Here is a final view of our API class:

module AppName
  module PaymentGatewayName
    module API
      def self.configure
        yield(configuration) if block_given?
      end

      def self.configuration
        Configuration.instance
      end

      def self.connection
        url = configuration.base_url
        @connection ||= Faraday.new(url) do |conn|
          conn.request :url_encoded
          conn.response :ox
          conn.adapter Faraday.default_adapter
        end
      end
    end
  end
end

What this provides for us is a clear, concise point to configure the API.

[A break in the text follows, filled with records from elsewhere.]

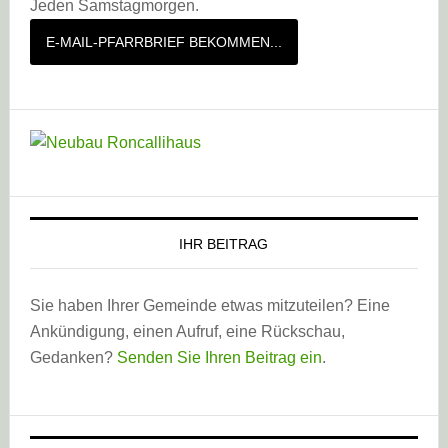
Jeden Samstagmorgen.
E-MAIL-PFARRBRIEF BEKOMMEN...
IHR BEITRAG
Sie haben Ihrer Gemeinde etwas mitzuteilen? Eine
Ankündigung, einen Aufruf, eine Rückschau,
Gedanken?
Senden Sie Ihren Beitrag ein
.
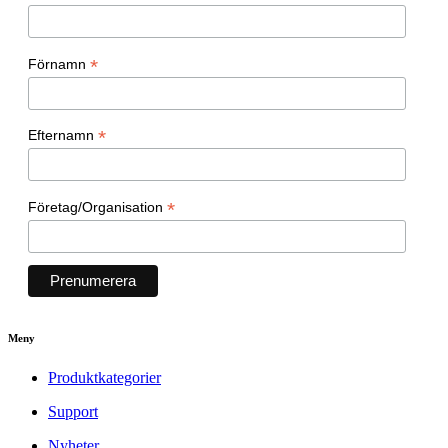
*
Förnamn
*
Efternamn
*
Företag/Organisation
Meny
Produktkategorier
Support
Nyheter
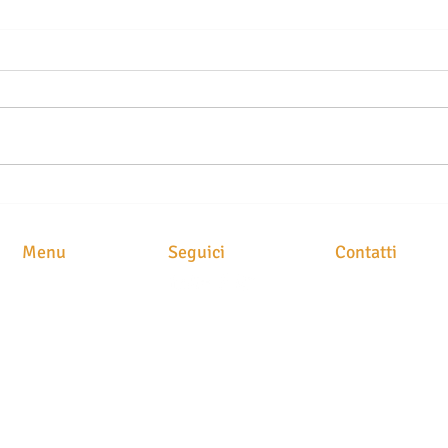
TELO MARE SUL SEDILE
MUTU
DELL’AUTO: UN GESTO
CLA
COMUNE CHE PUÒ COSTARE
FART
Menu
Seguici
Contatti
CARO TRA MULTE E
IMP
RISARCIMENTI RIDOTTI
STUDIO LEGAL
HOME
Avv. Maria Brusc
CHI SIAMO
Piazza
Meschio, 1
ATTIVITA'
31029 Vittorio Ve
CLASS ACTION
NEWS
STAMPA
CONTATTI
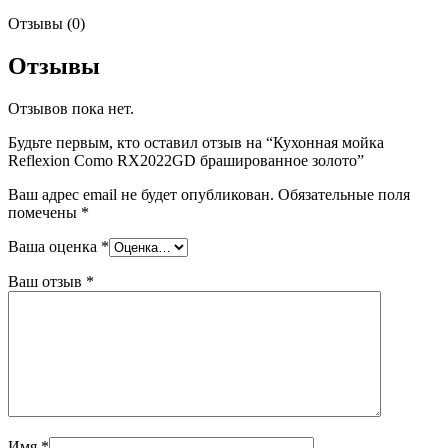
Отзывы (0)
Отзывы
Отзывов пока нет.
Будьте первым, кто оставил отзыв на “Кухонная мойка
Reflexion Como RX2022GD брашированное золото”
Ваш адрес email не будет опубликован.
Обязательные поля
помечены
*
Ваша оценка
*
Ваш отзыв
*
Имя
*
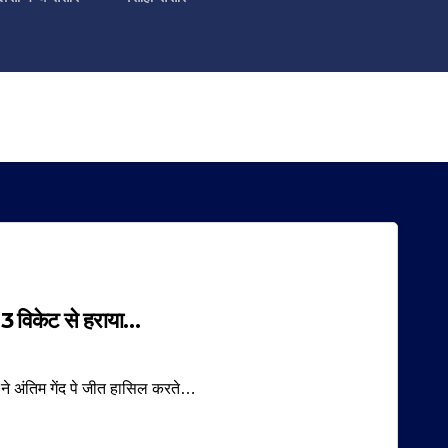
 3 विकेट से हराया…
स ने अंतिम गेंद पे जीत हासिल करते…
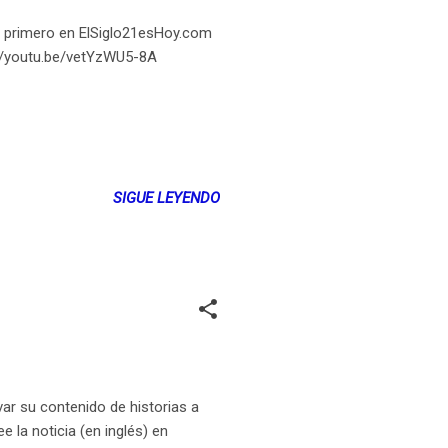
ece primero en ElSiglo21esHoy.com
://youtu.be/vetYzWU5-8A
SIGUE LEYENDO
ar su contenido de historias a
 la noticia (en inglés) en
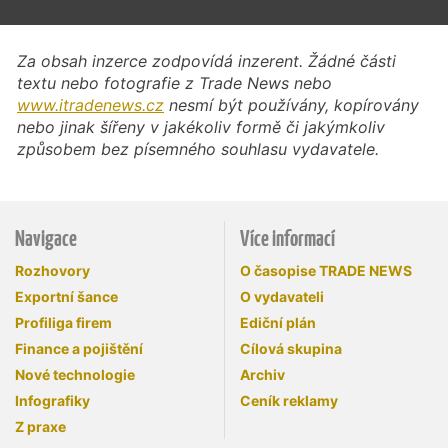
Za obsah inzerce zodpovídá inzerent. Žádné části
textu nebo fotografie z Trade News nebo
www.itradenews.cz
nesmí být používány, kopírovány
nebo jinak šířeny v jakékoliv formě či jakýmkoliv
způsobem bez písemného souhlasu vydavatele.
Navigace
Více informací
Rozhovory
O časopise TRADE NEWS
Exportní šance
O vydavateli
Profiliga firem
Ediční plán
Finance a pojištění
Cílová skupina
Nové technologie
Archiv
Infografiky
Ceník reklamy
Z praxe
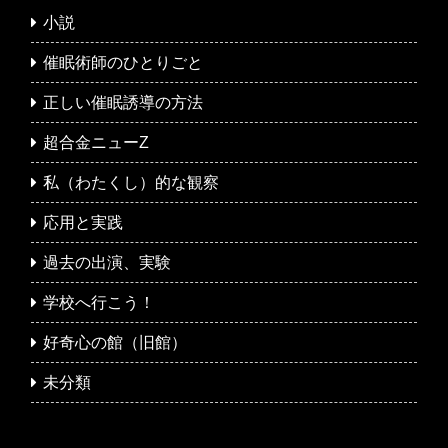
小説
催眠術師のひとりごと
正しい催眠誘導の方法
超合金ニューZ
私（わたくし）的な観察
応用と実践
過去の出演、実験
学校へ行こう！
好奇心の館（旧館）
未分類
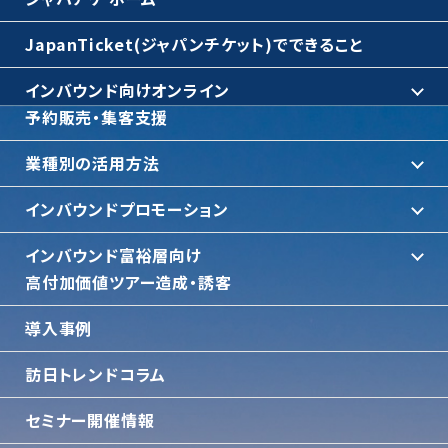
JapanTicket(ジャパンチケット)でできること
インバウンド向けオンライン
予約販売・集客支援
業種別の活用方法
インバウンドプロモーション
インバウンド富裕層向け
⾼付加価値ツアー造成・誘客
導入事例
訪日トレンドコラム
セミナー開催情報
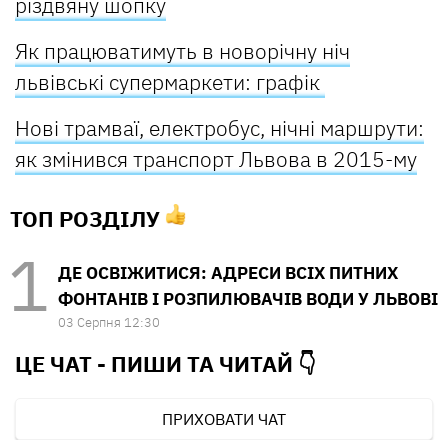
різдвяну шопку
Як працюватимуть в новорічну ніч
львівські супермаркети: графік
Нові трамваї, електробус, нічні маршрути:
як змінився транспорт Львова в 2015-му
ТОП РОЗДІЛУ
ДЕ ОСВІЖИТИСЯ: АДРЕСИ ВСІХ ПИТНИХ
ФОНТАНІВ І РОЗПИЛЮВАЧІВ ВОДИ У ЛЬВОВІ
03 Серпня 12:30
ЦЕ ЧАТ - ПИШИ ТА
ЧИТАЙ 👇
ПРИХОВАТИ ЧАТ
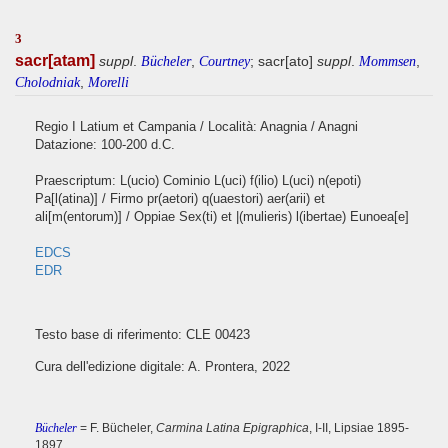
3
sacr[atam]
suppl
.
,
; sacr[ato]
suppl
.
,
Bücheler
Courtney
Mommsen
,
Cholodniak
Morelli
Regio I Latium et Campania / Località: Anagnia / Anagni
Datazione: 100-200 d.C.
Praescriptum: L(ucio) Cominio L(uci) f(ilio) L(uci) n(epoti)
Pa[l(atina)] / Firmo pr(aetori) q(uaestori) aer(arii) et
ali[m(entorum)] / Oppiae Sex(ti) et |(mulieris) l(ibertae) Eunoea[e]
EDCS
EDR
Testo base di riferimento: CLE 00423
Cura dell'edizione digitale: A. Prontera, 2022
Bücheler
= F. Bücheler,
Carmina Latina Epigraphica
, I-II, Lipsiae 1895-
1897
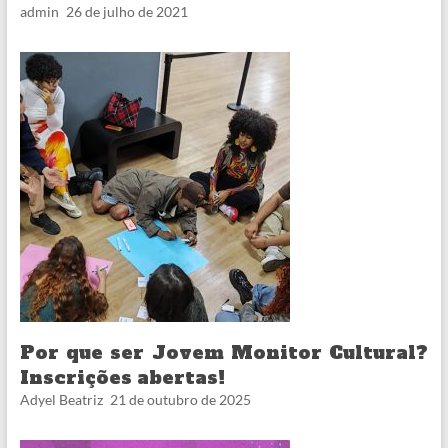
admin
26 de julho de 2021
Por que ser Jovem Monitor Cultural?
Inscrições abertas!
Adyel Beatriz
21 de outubro de 2025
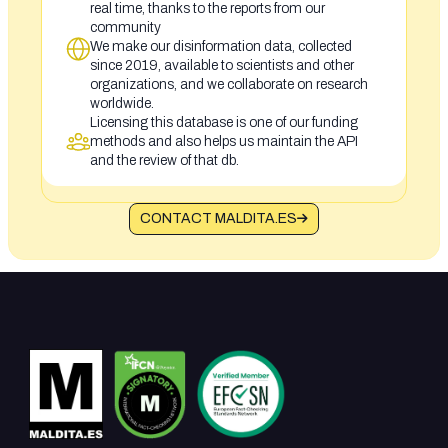
real time, thanks to the reports from our
community
We make our disinformation data, collected
since 2019, available to scientists and other
organizations, and we collaborate on research
worldwide.
Licensing this database is one of our funding
methods and also helps us maintain the API
and the review of that db.
CONTACT MALDITA.ES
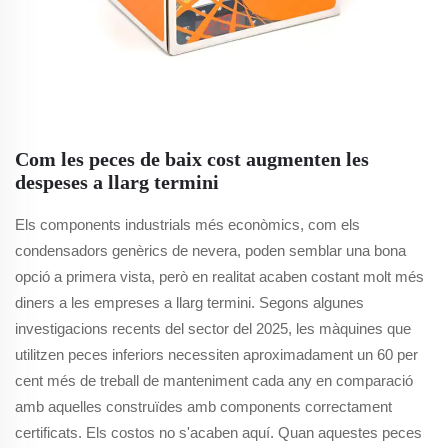
Com les peces de baix cost augmenten les
despeses a llarg termini
Els components industrials més econòmics, com els
condensadors genèrics de nevera, poden semblar una bona
opció a primera vista, però en realitat acaben costant molt més
diners a les empreses a llarg termini. Segons algunes
investigacions recents del sector del 2025, les màquines que
utilitzen peces inferiors necessiten aproximadament un 60 per
cent més de treball de manteniment cada any en comparació
amb aquelles construïdes amb components correctament
certificats. Els costos no s'acaben aquí. Quan aquestes peces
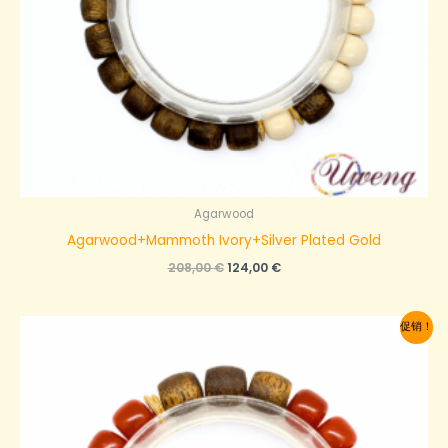
Agarwood
Agarwood+Mammoth Ivory+Silver Plated Gold
原
当
208,00
€
124,00
€
价
前
为：
价
208,00 €。
格
促销！
为：
124,00 €。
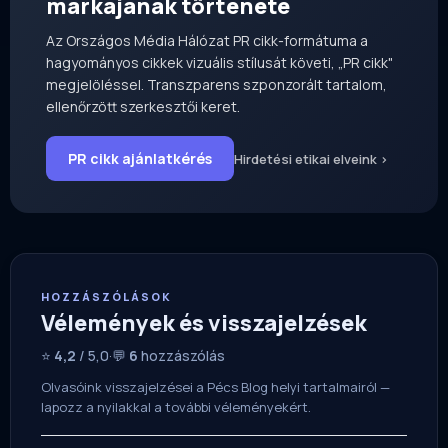
márkájának története
Az Országos Média Hálózat PR cikk-formátuma a
hagyományos cikkek vizuális stílusát követi, „PR cikk"
megjelöléssel. Transzparens szponzorált tartalom,
ellenőrzött szerkesztői keret.
PR cikk ajánlatkérés
Hirdetési etikai elveink ›
HOZZÁSZÓLÁSOK
Vélemények és visszajelzések
⭐
4,2
/ 5,0
·
💬
6
hozzászólás
Olvasóink visszajelzései a Pécs Blog helyi tartalmairól —
lapozz a nyilakkal a további véleményekért.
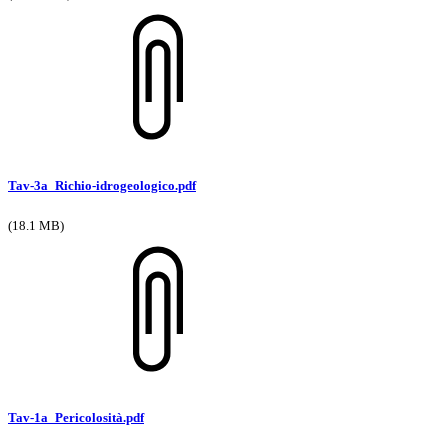
Tav-3a_Richio-idrogeologico.pdf
(18.1 MB)
Tav-1a_Pericolosità.pdf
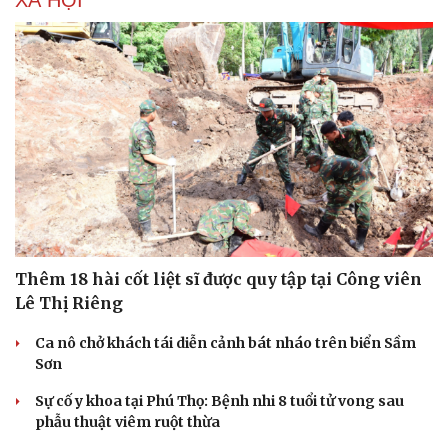
Thêm 18 hài cốt liệt sĩ được quy tập tại Công viên
Lê Thị Riêng
Ca nô chở khách tái diễn cảnh bát nháo trên biển Sầm
Sơn
Sự cố y khoa tại Phú Thọ: Bệnh nhi 8 tuổi tử vong sau
phẫu thuật viêm ruột thừa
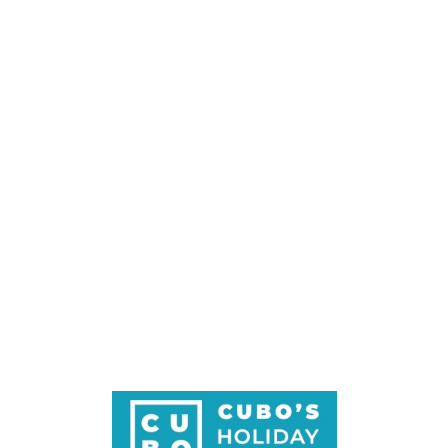
Loa
din
g...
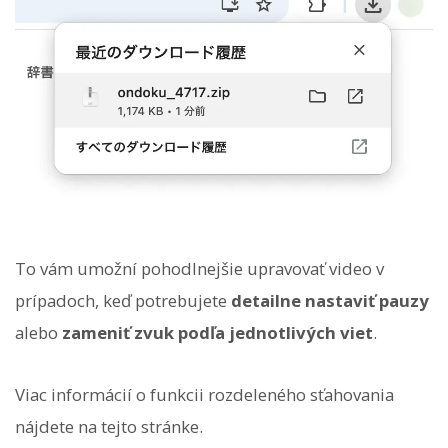
To vám umožní pohodlnejšie upravovať video v
prípadoch, keď potrebujete
detailne nastaviť pauzy
alebo
zameniť zvuk podľa jednotlivých viet
.
Viac informácií o funkcii rozdeleného sťahovania
nájdete na tejto stránke.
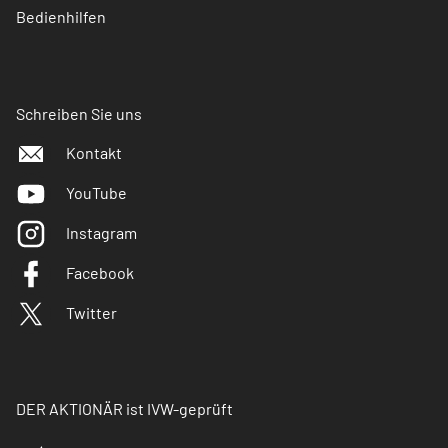
Bedienhilfen
Schreiben Sie uns
Kontakt
YouTube
Instagram
Facebook
Twitter
DER AKTIONÄR ist IVW-geprüft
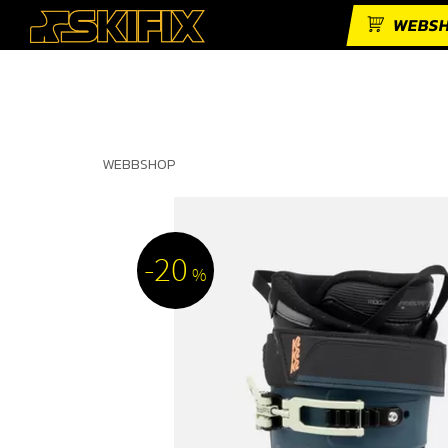
WEBS
WEBBSHOP
20
%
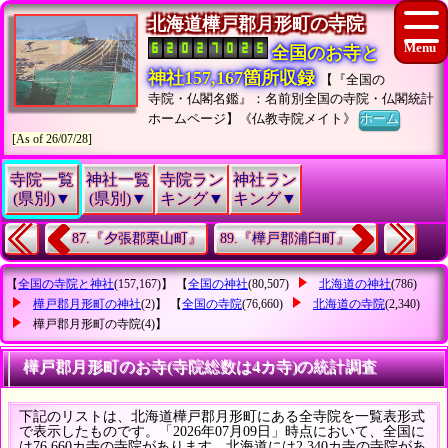
北海道樺戸郡月形町の寺院
全国のお寺と
神社157,167箇所収録
【『全国の
寺院・仏閣名鑑』：名前別全国の寺院・仏閣統計
ホームページ】《仏教寺院メイト》
ホーム
[As of 26/07/28]
寺院一覧
神社一覧
寺院ラン
神社ラン
(県別)▼
(県別)▼
キング▼
キング▼
87.『夕張郡栗山町』
89.『樺戸郡浦臼町』
【
全国の寺院と神社
(157,167)】 【
全国の神社
(80,507)
北海道の神社
(786)
樺戸郡月形町の神社
(2)】 【
全国の寺院
(76,660)
北海道の寺院
(2,340)
樺戸郡月形町の寺院
(4)】
樺戸郡月形町のお寺(寺院総数は4カ寺)の統計調査
下記のリストは、北海道樺戸郡月形町にある全寺院を一覧表形式
で表示したものです。「2026年07月09日」時点において、全国に
は76,660カ寺の寺院があります。北海道には2,340カ寺の寺院があ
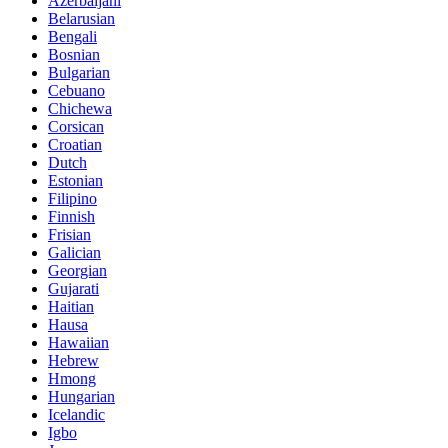
Azerbaijani
Belarusian
Bengali
Bosnian
Bulgarian
Cebuano
Chichewa
Corsican
Croatian
Dutch
Estonian
Filipino
Finnish
Frisian
Galician
Georgian
Gujarati
Haitian
Hausa
Hawaiian
Hebrew
Hmong
Hungarian
Icelandic
Igbo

AppName::PaymentGatewayName::API.configure do |config|
  config.account_id      = ENV.fetch("PAYMENTGATEWAY_ACCOUNT_ID")
  config.base_uri        = ENV.fetch("PAYMENTGATEWAY_BASE_URI")
  config.merchant_pin    = ENV.fetch("PAYMENTGATEWAY_MERCHANT_PIN")
  config.server_host     = ENV.fetch("PAYMENTGATEWAY_SERVER_HOST")
  config.subscription_id = ENV.fetch("PAYMENTGATEWAY_SUBSCRIPTION_ID")
end

This is something I would put in an initializer if utilizing it in a Rails app. That way there is only one place that has configuration data for this API.

As stated when we started this journey, a singleton is only ever going to be one instance of a class. That means that while you may find this to be a great option for this scenario, not all of your libraries would be well suited for this kind of configuration. I feel like the configuration pattern is a good one but that the use of a singleton would be a mistake for services that you may use in your app a few times in different ways. In those cases when you wanted to change an option for a different case of using the same library, you'd actually be changing the use of it entirely... not just for that one case.